» **What to produce**:
Begin at the line containing "Document page, 2001x1125 pixels." and give again every line to the end of the records, exactly, without the pictures.

== Records ==

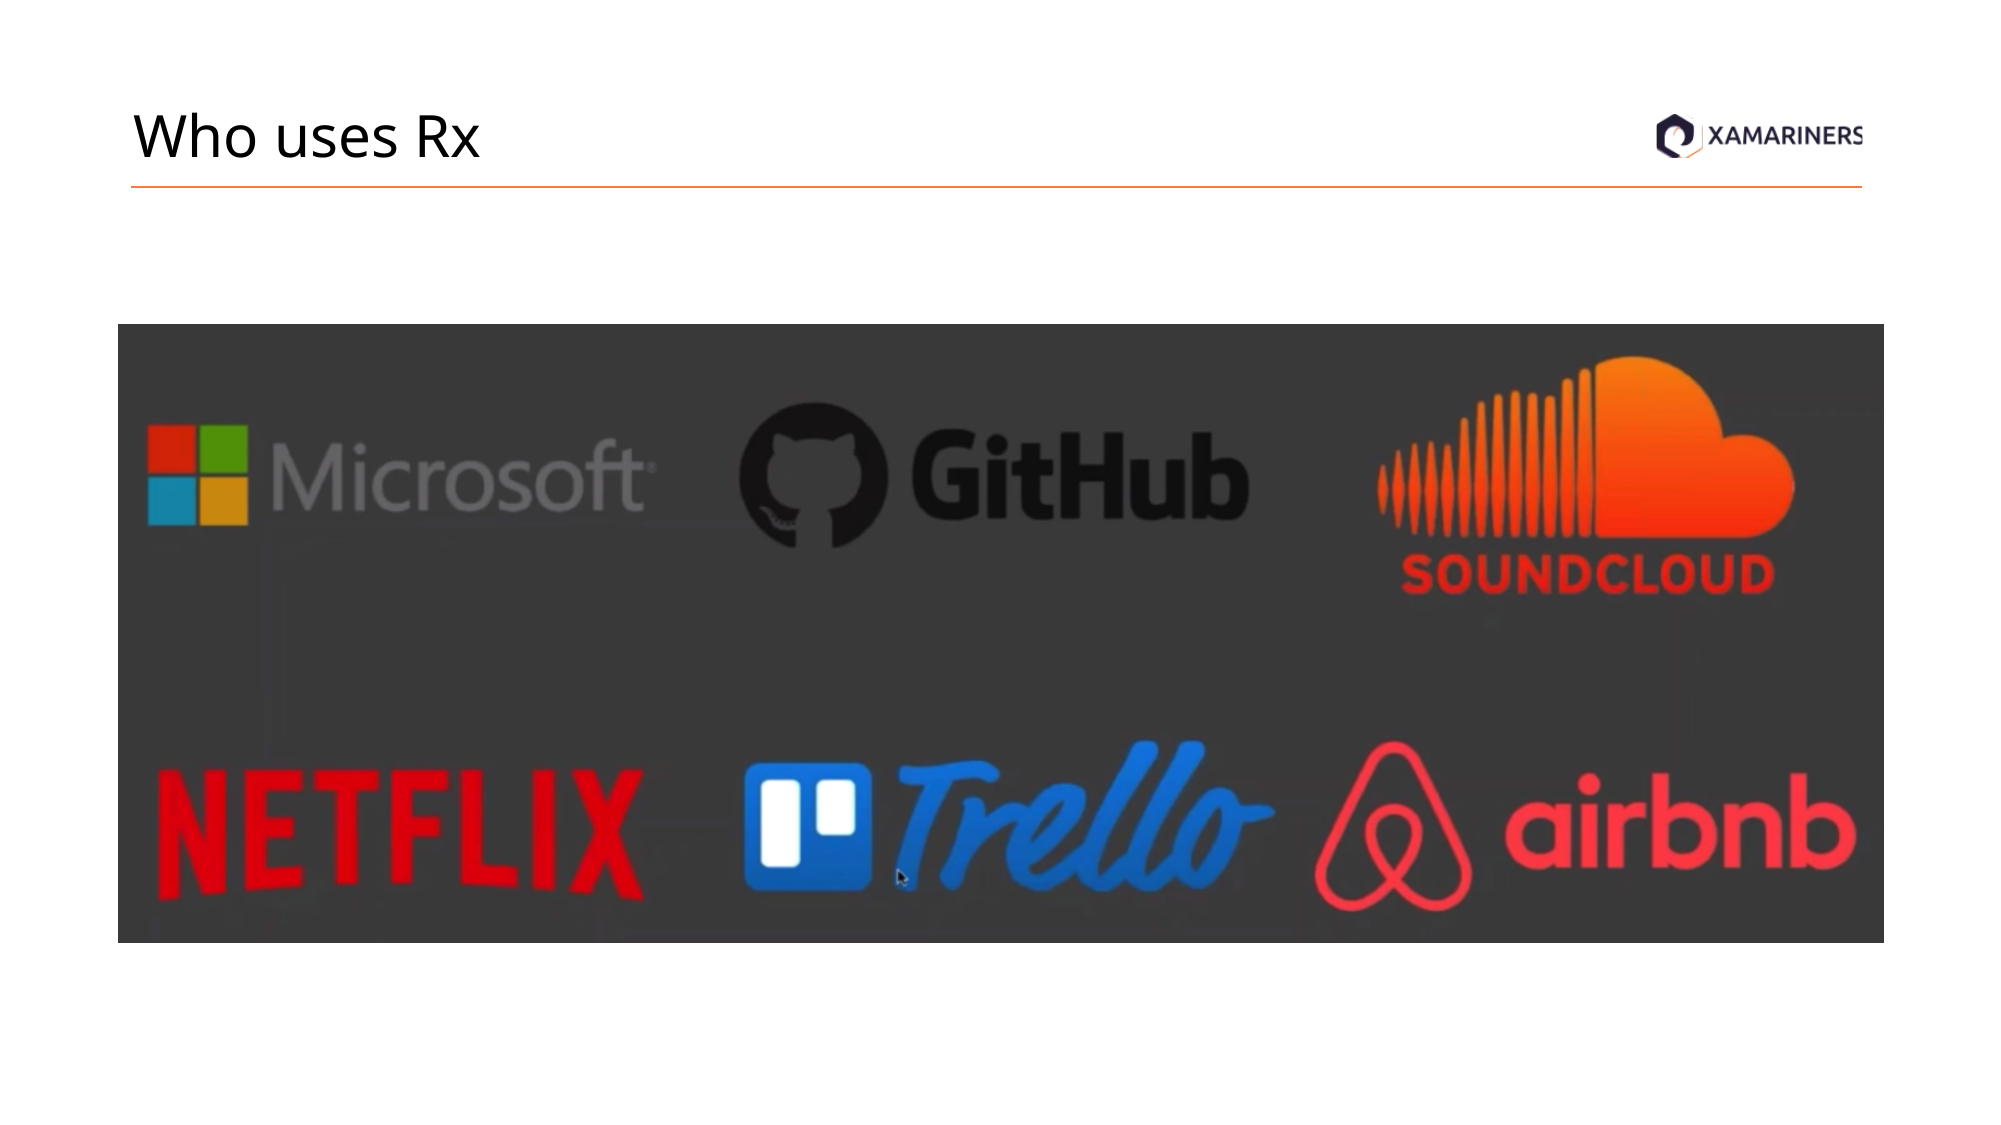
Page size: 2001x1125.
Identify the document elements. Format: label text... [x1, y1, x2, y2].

picture [1656, 114, 1863, 158]
text_box Who uses Rx [118, 99, 1863, 203]
picture [118, 324, 1884, 944]
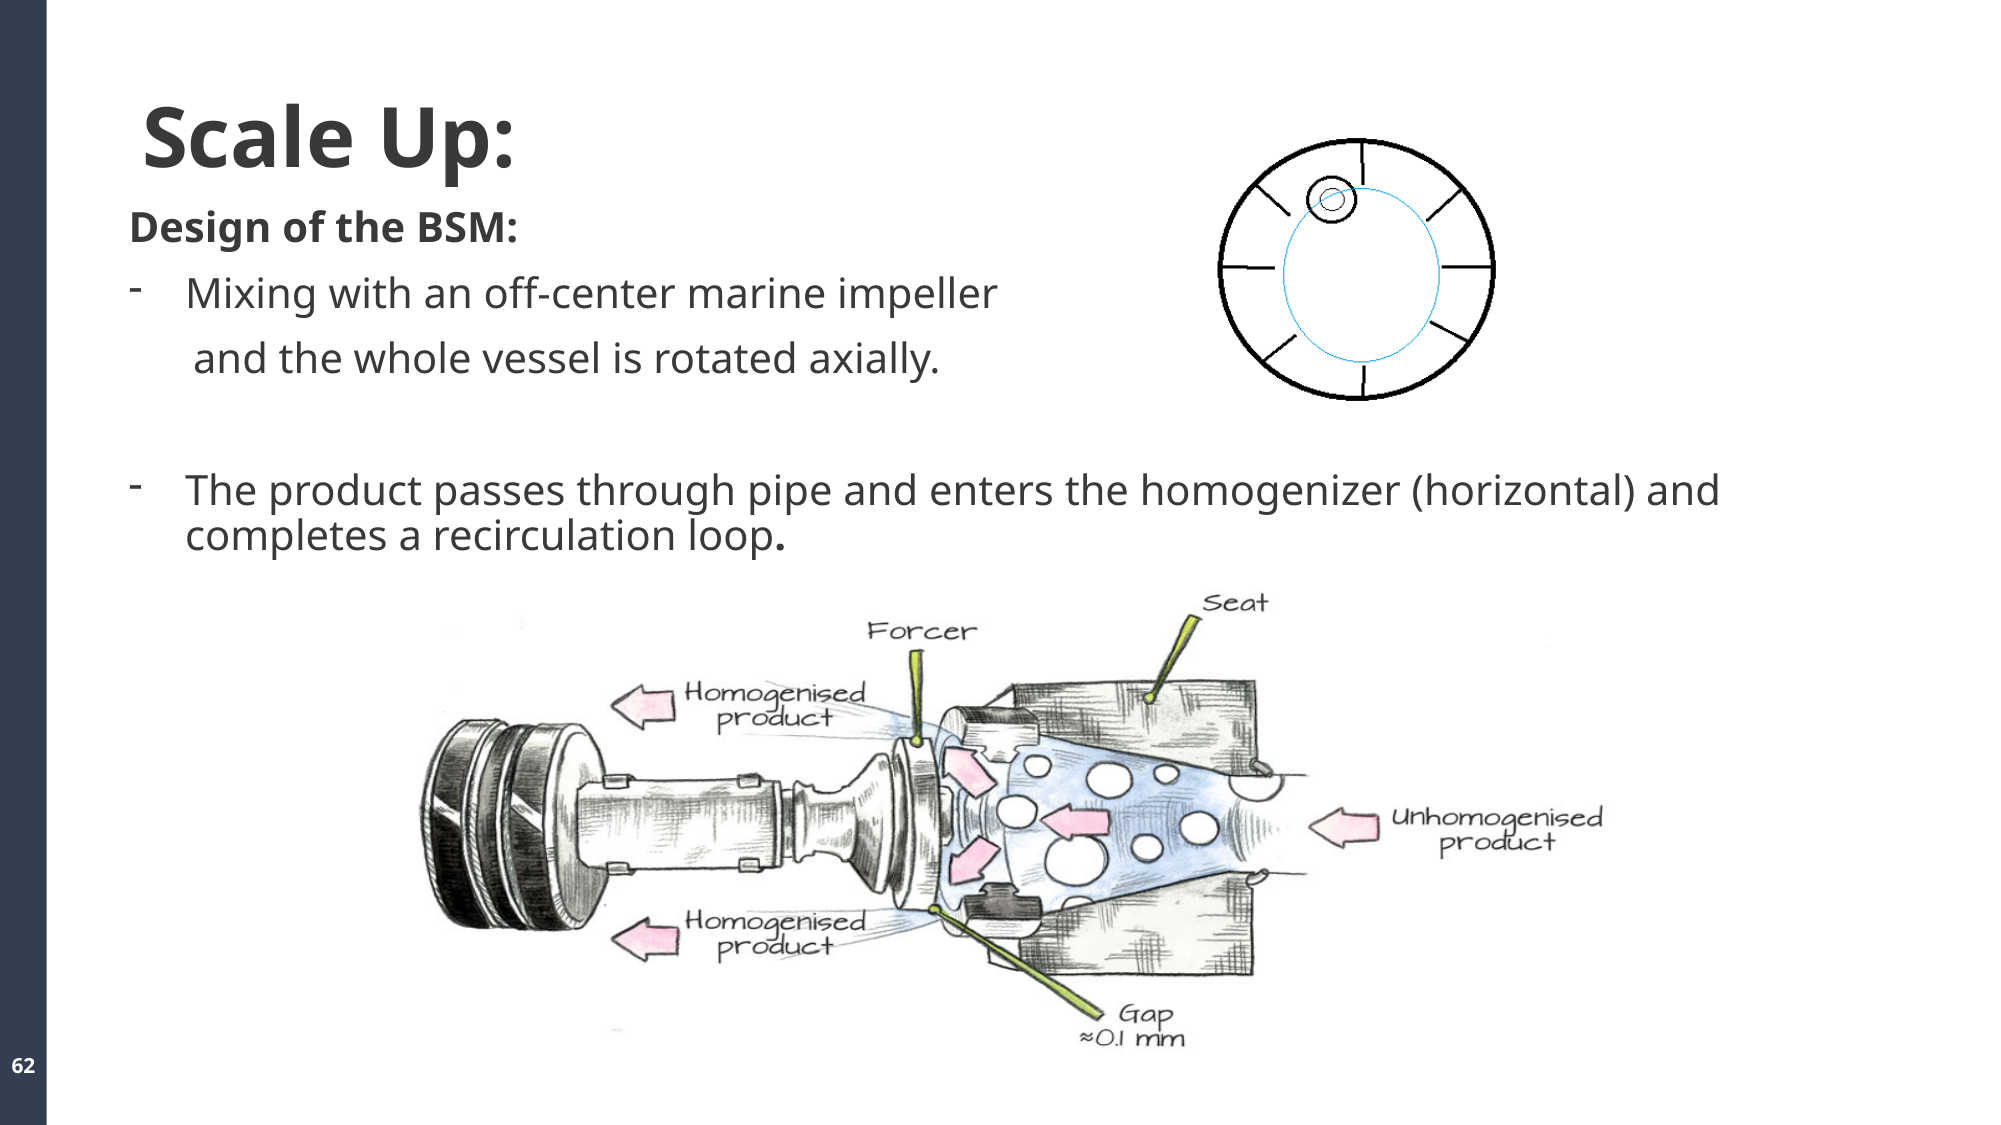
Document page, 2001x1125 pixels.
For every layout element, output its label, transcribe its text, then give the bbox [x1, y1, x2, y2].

title Scale Up: [127, 55, 1751, 226]
picture [378, 579, 1622, 1056]
list Design of the BSM: Mixing with an off-center marine impeller and the whole vessel is rotated axially. The product passes through pipe and enters the homogenizer (horizontal) and completes a recirculation loop. [113, 198, 1807, 624]
picture [1196, 121, 1522, 425]
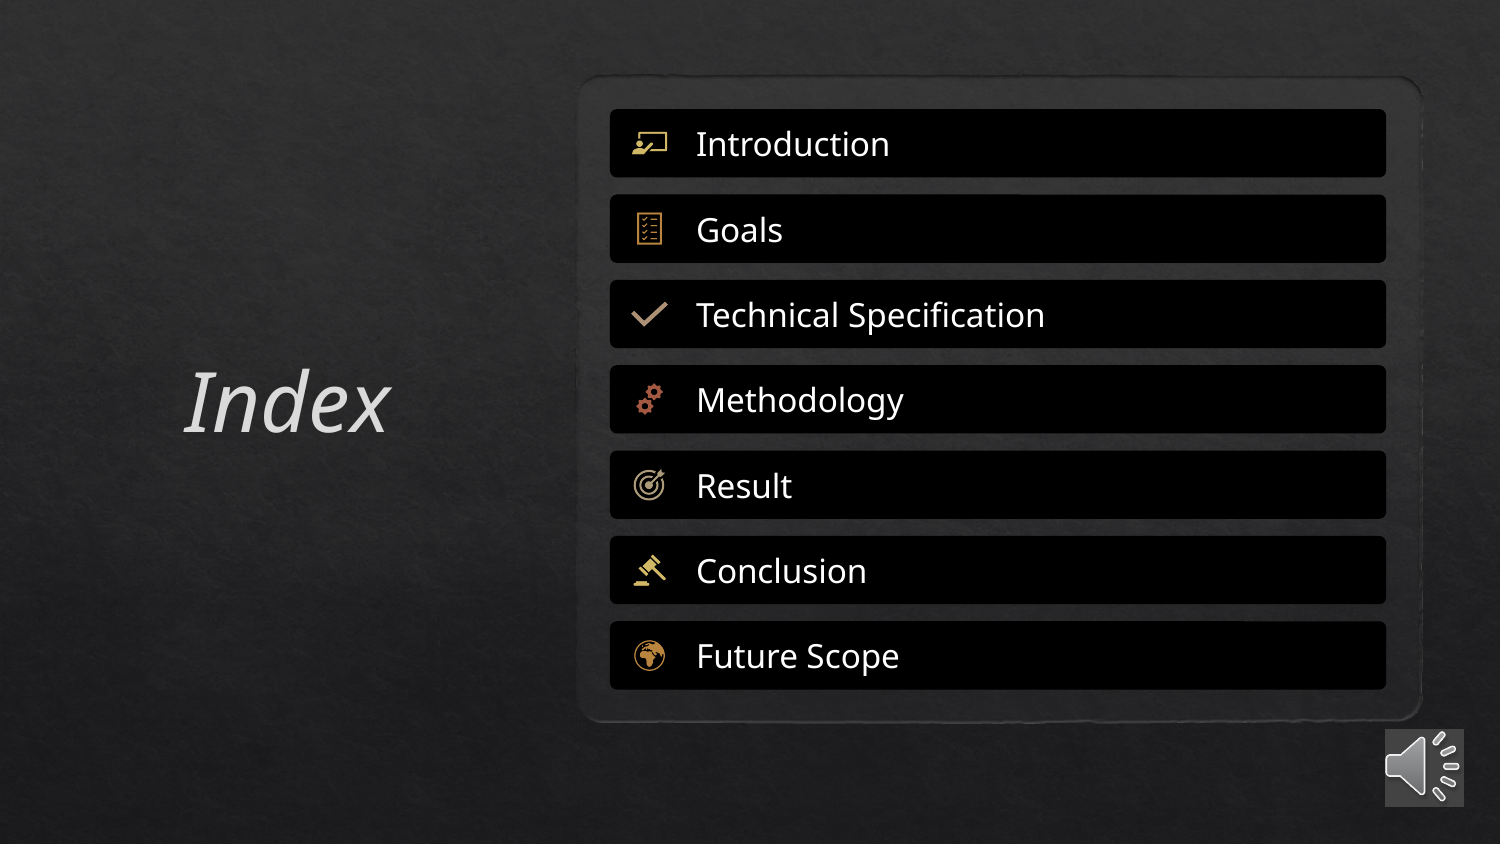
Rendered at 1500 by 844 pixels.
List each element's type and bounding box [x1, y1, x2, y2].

text_box [609, 108, 1387, 690]
picture [1384, 728, 1465, 809]
picture [575, 74, 1424, 725]
text_box [0, 0, 1499, 844]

===

» **Your response**:
Document page, 2001x1125 pixels.
For every layout element, output its label, transcribe its text, then give the bbox [x1, y1, x2, y2].

title Scale Up: [127, 55, 1751, 226]
picture [378, 579, 1622, 1056]
list Design of the BSM: Mixing with an off-center marine impeller and the whole vessel is rotated axially. The product passes through pipe and enters the homogenizer (horizontal) and completes a recirculation loop. [113, 198, 1807, 624]
picture [1196, 121, 1522, 425]
Rendered at 1500 by 844 pixels.
List each element's type and bounding box [x1, y1, x2, y2].

text_box [609, 108, 1387, 690]
picture [1384, 728, 1465, 809]
picture [575, 74, 1424, 725]
text_box [0, 0, 1499, 844]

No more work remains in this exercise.